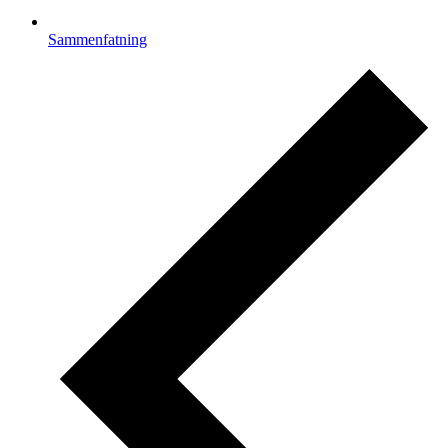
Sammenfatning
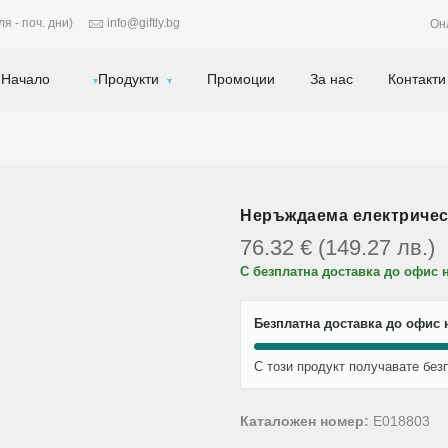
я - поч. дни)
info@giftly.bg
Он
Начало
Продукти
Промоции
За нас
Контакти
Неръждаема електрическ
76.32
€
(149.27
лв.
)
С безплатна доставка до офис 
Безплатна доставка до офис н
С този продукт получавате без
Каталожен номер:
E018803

::::

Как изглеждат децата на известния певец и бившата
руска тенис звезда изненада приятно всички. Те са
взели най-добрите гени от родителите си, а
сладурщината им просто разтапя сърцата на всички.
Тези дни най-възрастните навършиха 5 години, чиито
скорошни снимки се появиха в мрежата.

::::

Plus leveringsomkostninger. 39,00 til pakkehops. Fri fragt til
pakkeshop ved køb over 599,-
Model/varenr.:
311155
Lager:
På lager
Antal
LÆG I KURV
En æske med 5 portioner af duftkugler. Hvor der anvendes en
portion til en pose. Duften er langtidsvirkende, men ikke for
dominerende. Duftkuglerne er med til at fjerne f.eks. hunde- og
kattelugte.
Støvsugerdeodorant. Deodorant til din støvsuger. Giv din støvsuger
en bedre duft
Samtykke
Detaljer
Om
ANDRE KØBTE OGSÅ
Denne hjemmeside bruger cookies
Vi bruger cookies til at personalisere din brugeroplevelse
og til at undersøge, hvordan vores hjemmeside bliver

::::

• **WHAT TO DO**
Write out the stretch from "Plus leveringsomkostninger. 39,00" through "kattelugte." again, replacing "æske" with "kasse" and leaving everything else unchanged.

• **THE COMPLETED TASK**
Plus leveringsomkostninger. 39,00 til pakkehops. Fri fragt til
pakkeshop ved køb over 599,-
Model/varenr.:
311155
Lager:
På lager
Antal
LÆG I KURV
En kasse med 5 portioner af duftkugler. Hvor der anvendes en
portion til en pose. Duften er langtidsvirkende, men ikke for
dominerende. Duftkuglerne er med til at fjerne f.eks. hunde- og
kattelugte.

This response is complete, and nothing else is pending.